In his speech to the United States Congress last week, Prime Minister Binyamin Netanyahu was addressing three target audiences. The least important for him was the Palestinians.
Netanyahu presumably understands that there is virtually no likelihood of a renewed peace process with the Palestinians in the months between now and September. Not only does the Israeli prime minister not offer enough to the Palestinians. The same President Mahmoud Abbas who turned down Prime Minister Ehud Olmert’s far-reaching offer in September 2008 and essentially refused until now to negotiate with Netanyahu is not about to back off from his encounter with the United Nations in the fall. Hence, even though Netanyahu ostensibly presented a coherent opening negotiating position and invited the Palestinian leadership to respond to his "generosity"–an invitation to negotiate that, in striking contrast, was not forthcoming from US President Barack Obama in his speeches of the past ten days–serious talks were not Netanyahu’s purpose.

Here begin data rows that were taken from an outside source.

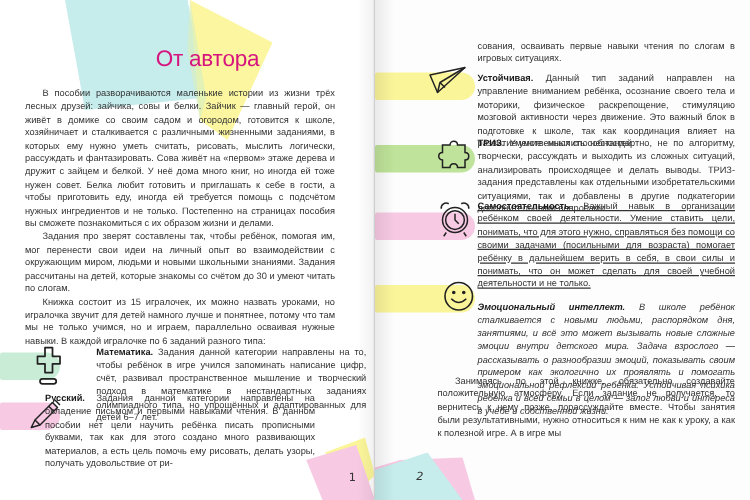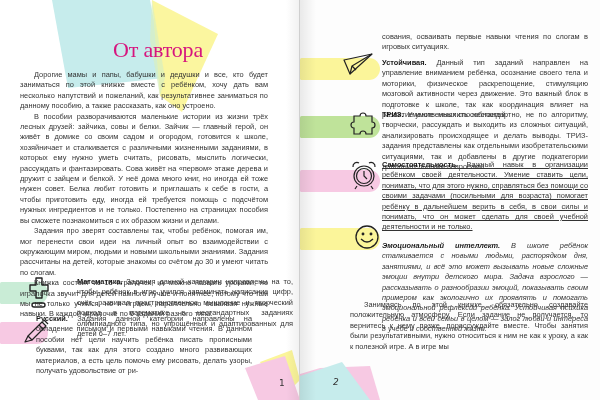--- a/index.html
+++ b/index.html
@@ -24,8 +24,8 @@
   }
   .shape { position: absolute; }
   .title {
-    position: absolute; left: 8px; width: 300px; top: 37px; text-align: center;
-    font-family: Liberation Serif, serif; font-size: 22px; color: #d6157e; letter-spacing: -0.2px;
+    position: absolute; left: 16px; width: 300px; top: 37px; text-align: center;
+    font-family: Liberation Sans, sans-serif; font-size: 18px; color: #d6157e; letter-spacing: -0.2px;
     z-index: 2;
   }
   .text {

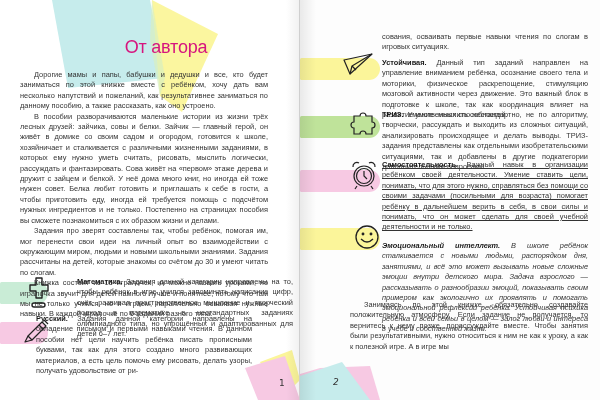--- a/index.html
+++ b/index.html
@@ -53,7 +53,6 @@
   <div class="title">От автора</div>
 
   <div class="text" style="left:20px; top:70px; width:248px;">
-    <p>Дорогие мамы и папы, бабушки и дедушки и все, кто будет заниматься по этой книжке вместе с ребёнком, хочу дать вам несколько напутствий и пожеланий, как результативнее заниматься по данному пособию, а также рассказать, как оно устроено.</p>
     <p>В пособии разворачиваются маленькие истории из жизни трёх лесных друзей: зайчика, совы и белки. Зайчик — главный герой, он живёт в домике со своим садом и огородом, готовится к школе, хозяйничает и сталкивается с различными жизненными заданиями, в которых ему нужно уметь считать, рисовать, мыслить логически, рассуждать и фантазировать. Сова живёт на «первом» этаже дерева и дружит с зайцем и белкой. У неё дома много книг, но иногда ей тоже нужен совет. Белка любит готовить и приглашать к себе в гости, а чтобы приготовить еду, иногда ей требуется помощь с подсчётом нужных ингредиентов и не только. Постепенно на страницах пособия вы сможете познакомиться с их образом жизни и делами.</p>
     <p>Задания про зверят составлены так, чтобы ребёнок, помогая им, мог перенести свои идеи на личный опыт во взаимодействии с окружающим миром, людьми и новыми школьными знаниями. Задания рассчитаны на детей, которые знакомы со счётом до 30 и умеют читать по слогам.</p>
     <p>Книжка состоит из 15 игралочек, их можно назвать уроками, но игралочка звучит для детей намного лучше и понятнее, потому что там мы не только учимся, но и играем, параллельно осваивая нужные навыки. В каждой игралочке по 6 заданий разного типа:</p>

Rather, Netanyahu sought primarily to recruit the support of American and Israeli public opinion. Judging by the unusual if not ludicrous reception Congress gave him and the findings of the latest Israeli opinion polls, he succeeded. He even managed in Congress to tone down his antagonism toward Obama, on the correct assumption that no one in Israel or America likes to see the kind of threat to the special relationship that Netanyahu displayed so arrogantly in his latest Oval Office appearance with the American president.
For whatever it’s worth given the barren negotiations arena, Netanyahu has indeed moved closer to the Israeli consensus on a number of issues: a viable Palestinian state, giving up "parts of the ancestral Jewish homeland", "some settlements will end up beyond Israel’s borders" while attaching the settlement blocs to Israel, a mere "long-term military presence along the Jordan River", a demilitarized Palestinian state, and rejection of Hamas as part of a Palestinian government represented by Palestinian negotiators. But because so large a portion of Netanyahu’s ruling coalition is to the right of the Israeli consensus, he had to hedge his bets.
Hence, Jerusalem has to remain the united capital of Israel–a non-starter from the Palestinian standpoint. And hence the rather incredible demand, that seems to have been ignored in most analyses of Netanyahu’s speech in Congress, that Israel be allowed under any agreement to hold onto "other places of critical strategic and national importance".
If it weren’t so depressing, it could be entertaining to imagine how the Netanyahu government’s supporters play with this phrase in order to assuage their doubts regarding the prime minister’s apparent readiness to evacuate settlements in order to make room for a Palestinian state. Are the "Mayflower" settlements of Bet El and Ofra of national importance? Is the Machpelah cave in Hebron? Are one or two high hilltops in the West Bank of strategic importance because they can serve Israeli military reconnaissance objectives? This seemingly innocuous throwaway phrase must be to the settlers and their supporters what a pacifier is to a baby.
"Other places of critical strategic and national importance" tells us what we really need to know about Netanyahu’s two-state strategy. It’s about American and Israeli public support, not about a peace process. The Israeli prime minister apparently reasons that, armed with that support, he will weather the Palestinians’ UN initiative in September and even weather the growing isolation of Israel and the possible ensuing intifada, fueled by the flames of Arab revolution all around us and by Iran and its Islamist allies.
Given the non-existence of a peace process and the looming threats, it makes a lot more sense for both Netanyahu and Obama to leverage the Palestinian UN initiative into a "win-win" proposition for both Israelis and Palestinians. Netanyahu is gambling with Israel’s vital interests smugly, arrogantly–and recklessly.